A possible workaround for such applications is deploying virtual desktop sessions for SAP and other ERP-type software. That could help to eliminate much of the latency challenges that remote workers face.

But some applications just work better when confined to the office.

“Employees who consistently use client-heavy applications could benefit from time in the office, while those who only leverage SaaS applications can have flexibility and can work wherever they want without a noticeable change in application performance,” said Jon Hodgson, vice president of product at Aternity.

In another scenario from the Aternity report, a customer service team member spends Tuesday, Wednesday and Thursday in the office and the rest of the week at home. This individual uses Outlook, Excel, PowerPoint, Power BI and, predominantly, Teams.

“On the days they work remotely, they vary their schedule to fit their needs, working less intensely throughout the day and more intensely into the late evening,” Hodgson said. “This employee could likely work exclusively from home while maintaining similar productivity levels.”

SharePoint performance, though, was noticeably down at home compared to the office. Power BI scores were slightly better in the office than at home.

Finance Can Suffer Remotely

Finally, researchers studied a week’s application usage for an office-based finance team member who uses a lot of SaaS applications, and a planning and dispatch expert working only at home. As the finance person uses SAP, the person would need to be in the office during SAP-intensive days.

The planner, too, suffers a little at home due to the use of SAP and SharePoint, which both had poor home scores. Everything else performed well. This employee would probably be better in the office. But a hybrid arrangement could work if home Internet access was upgraded.
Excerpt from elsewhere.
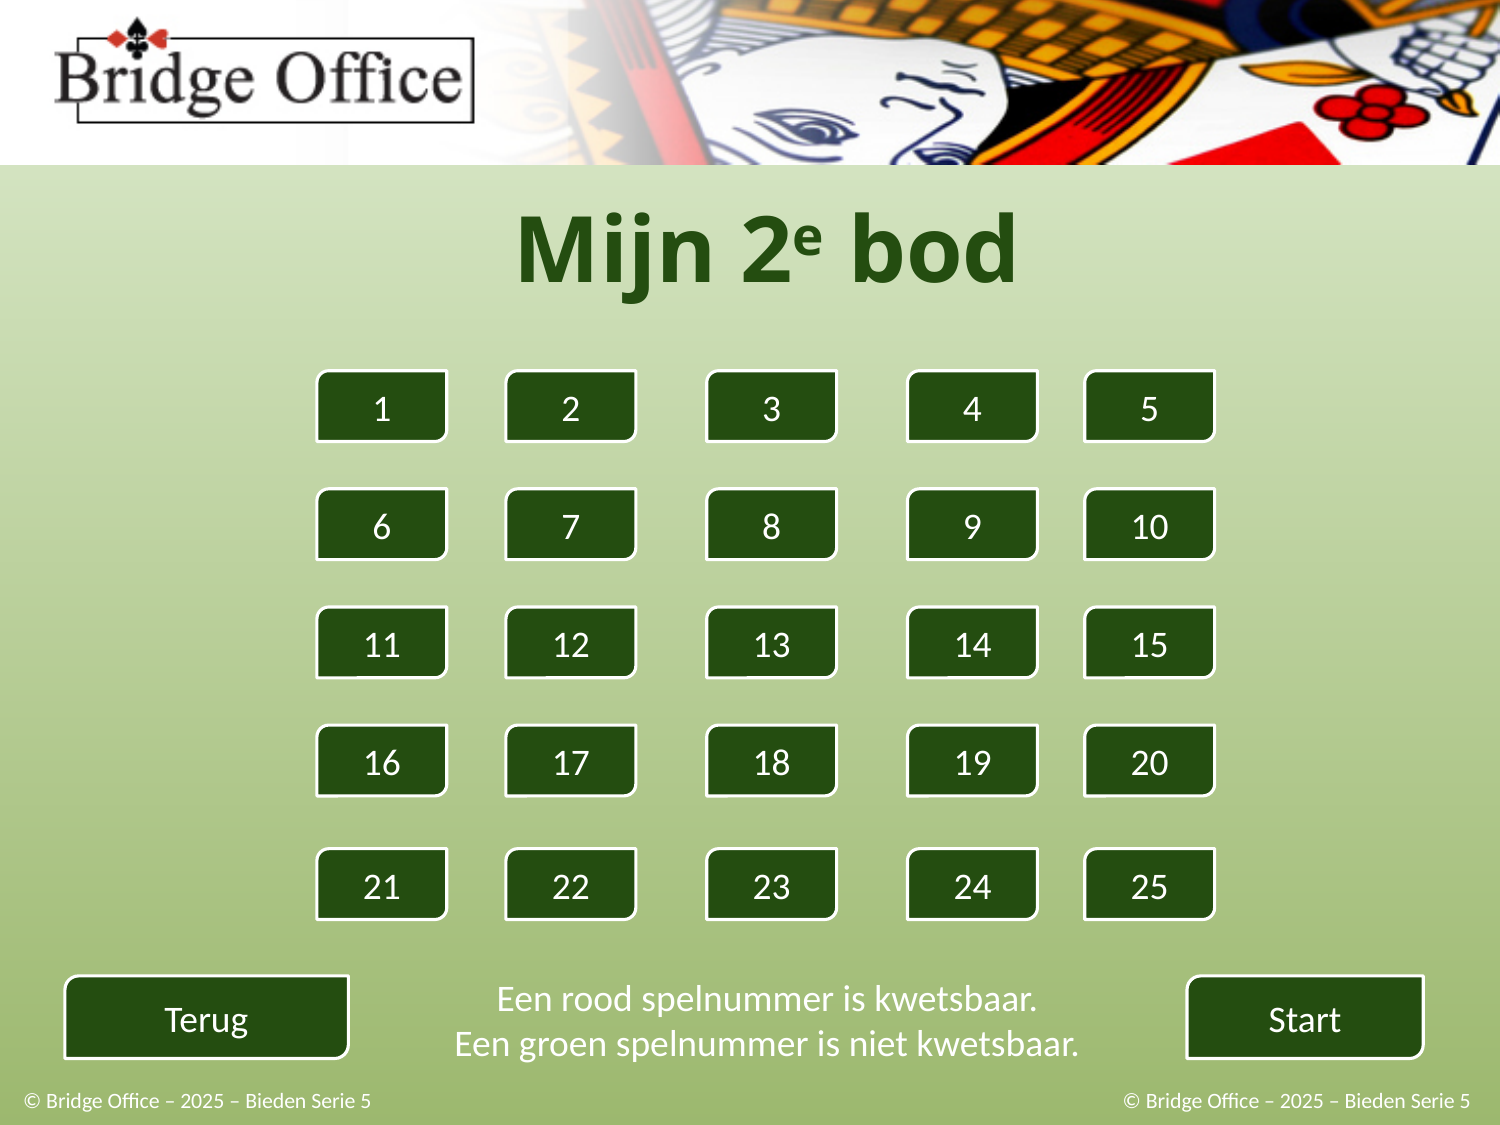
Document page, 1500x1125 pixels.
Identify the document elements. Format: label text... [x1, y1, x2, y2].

“When an employee uses a consistent set of applications throughout each day, and those applications perform the same remotely as onsite, they should have more flexibility,” Hodgson said. “Hybrid-work policies need to be tailored to specific departments and individuals. In addition to taking into account the nature of an employee’s work and their personal situations, employers need to understand the types of work environments where their employees can be most productive and how they can deliver the best employee experiences.” 

Drew Robb is a freelance writer in Clearwater, Fla., specializing in IT and business.